Day 20 (4 August 2020) - Skipping a day again. Today whole hour spent on Google ML's Clustering - Similarity Measure: manual vs supervise, with k-means clustering as example. Euclidean (distance only), cosine and dot product. Couldn't understand the Colab programming exercise. Realised I get stuck at the exercise almost every single time. And, I need a project to work on.

Day 21 (5 August 2020) - k-means generalization on Google ML Clustering course. Note: Perform k-means generalisation with varying cluster widths and dimensions when dealing with data of varying size and density. Finally manage to solve two more SQL question on EdX -- after re-watch again the lecture video. We really only learn when we did things by ourselves, not just passively listening to lecture.

Day 22 (6 August 2020) - Tried fast.ai course: A Code-First Introduction to Natural Language Processing · fast.ai. Decided to skip Google ML Clustering course for now since I really don't get it at this point. Continuing on Decision Tree on ML bioinfo intro. Continued a bit on Statistical Modeling - Describing variation, shapes of distribution.

Day 23 (9 August 2020) - Didn't spend up to one hour on ML (10 minutes short), but decided to clock in as well. Completed Chapter 4 on Statistical Modeling. Went 25 minutes of first lecture of fast.ai course: A Code-First Introduction to Natural Language Processing · fast.ai. Couldn't engaged with it cause it was designed to be a very classroom-based course.

Day 24 (10 August 2020) - Completed Chapter 5 on Statistical Modeling. Starting to get bored. Fiddling around in analytics vidya site, thinking about registering some courses. Wanted to start tutorial on scikit-learn. Still short of one hour today. Promise I will replace it some day.

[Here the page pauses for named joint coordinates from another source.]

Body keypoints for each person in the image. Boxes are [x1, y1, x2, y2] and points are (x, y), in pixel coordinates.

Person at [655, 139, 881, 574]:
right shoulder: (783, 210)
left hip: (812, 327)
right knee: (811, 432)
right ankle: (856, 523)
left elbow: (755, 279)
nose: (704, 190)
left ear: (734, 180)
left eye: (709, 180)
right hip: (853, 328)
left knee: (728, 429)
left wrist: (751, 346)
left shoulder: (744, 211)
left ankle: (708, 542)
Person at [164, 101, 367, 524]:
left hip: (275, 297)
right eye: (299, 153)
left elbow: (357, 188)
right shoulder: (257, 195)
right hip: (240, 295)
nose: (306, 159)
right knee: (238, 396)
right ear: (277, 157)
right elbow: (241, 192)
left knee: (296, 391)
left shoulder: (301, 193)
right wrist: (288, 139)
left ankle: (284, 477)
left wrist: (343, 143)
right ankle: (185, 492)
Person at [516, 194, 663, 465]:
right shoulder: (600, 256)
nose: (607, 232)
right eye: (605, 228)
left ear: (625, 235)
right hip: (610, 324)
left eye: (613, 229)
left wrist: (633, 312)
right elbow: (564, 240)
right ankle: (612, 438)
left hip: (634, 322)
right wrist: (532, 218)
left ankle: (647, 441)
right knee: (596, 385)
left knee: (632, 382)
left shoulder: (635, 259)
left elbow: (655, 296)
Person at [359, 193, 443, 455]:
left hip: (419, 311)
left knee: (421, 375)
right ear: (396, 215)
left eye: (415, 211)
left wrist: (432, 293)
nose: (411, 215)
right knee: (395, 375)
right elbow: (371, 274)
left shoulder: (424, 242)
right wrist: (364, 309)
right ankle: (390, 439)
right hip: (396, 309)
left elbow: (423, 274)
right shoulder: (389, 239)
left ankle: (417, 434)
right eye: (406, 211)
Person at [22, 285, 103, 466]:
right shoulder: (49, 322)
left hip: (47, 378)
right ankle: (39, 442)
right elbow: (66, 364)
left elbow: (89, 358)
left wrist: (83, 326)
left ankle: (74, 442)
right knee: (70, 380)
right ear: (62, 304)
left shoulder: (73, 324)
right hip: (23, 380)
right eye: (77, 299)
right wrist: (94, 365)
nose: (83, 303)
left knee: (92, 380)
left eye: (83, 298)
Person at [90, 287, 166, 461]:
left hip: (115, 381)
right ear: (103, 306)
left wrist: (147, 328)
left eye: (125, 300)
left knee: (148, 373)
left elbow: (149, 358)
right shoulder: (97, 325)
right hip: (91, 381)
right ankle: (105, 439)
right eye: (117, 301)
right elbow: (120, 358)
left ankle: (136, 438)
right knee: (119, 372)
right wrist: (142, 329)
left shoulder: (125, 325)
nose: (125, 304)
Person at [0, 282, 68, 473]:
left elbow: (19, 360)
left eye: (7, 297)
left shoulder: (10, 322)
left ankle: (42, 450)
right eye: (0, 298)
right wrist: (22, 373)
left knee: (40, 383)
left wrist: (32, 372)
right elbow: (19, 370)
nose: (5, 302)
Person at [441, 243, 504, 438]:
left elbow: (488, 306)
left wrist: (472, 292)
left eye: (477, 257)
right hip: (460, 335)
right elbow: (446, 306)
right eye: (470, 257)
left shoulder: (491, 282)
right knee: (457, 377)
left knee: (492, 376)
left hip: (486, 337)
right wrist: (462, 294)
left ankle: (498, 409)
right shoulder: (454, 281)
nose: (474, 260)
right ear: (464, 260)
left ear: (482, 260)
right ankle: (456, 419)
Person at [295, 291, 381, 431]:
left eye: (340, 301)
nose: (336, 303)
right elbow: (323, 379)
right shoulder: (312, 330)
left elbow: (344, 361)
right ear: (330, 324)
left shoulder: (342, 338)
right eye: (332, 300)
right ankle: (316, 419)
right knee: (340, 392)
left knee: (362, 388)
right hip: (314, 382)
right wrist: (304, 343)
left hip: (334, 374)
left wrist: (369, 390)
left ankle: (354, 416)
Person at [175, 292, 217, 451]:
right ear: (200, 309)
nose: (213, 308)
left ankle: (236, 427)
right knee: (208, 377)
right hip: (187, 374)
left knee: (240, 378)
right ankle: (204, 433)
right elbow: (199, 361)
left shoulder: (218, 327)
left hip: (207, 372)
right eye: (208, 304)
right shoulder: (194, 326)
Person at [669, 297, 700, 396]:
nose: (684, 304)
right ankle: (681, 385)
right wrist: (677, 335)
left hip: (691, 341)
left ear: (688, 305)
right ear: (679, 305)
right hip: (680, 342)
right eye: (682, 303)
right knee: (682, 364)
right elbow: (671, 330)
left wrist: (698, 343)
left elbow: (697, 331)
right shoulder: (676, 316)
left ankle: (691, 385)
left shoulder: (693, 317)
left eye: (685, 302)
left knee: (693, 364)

Day 25 (11 August 2020) - Just half an hour today, still decided to log in today though. Mostly on Coursera's Machine Learning course by Andrew Ng from Stanford University. Not getting enough time. Probably with stop for a while.

Day 26 (21 January 2021) - It has been a while. Could not get the hang of linear algebra in Machine learning context. End up discovering this very useful and clear article on it! Linear Algebra explained in the context of deep learning | by laxman vijay | Towards Data Science

Day 27 (22 January 2021) - Try to read the Mathematics for Machine Learning (mml) book, but found it too technical and mathematic-based, which is extremely hard for me (without undergraduate maths background) to follow. Watching videos from Khan Academy helps a bit. Return to try the fastai course again Practical Deep Learning for Coders, and find the top-down approach appealing.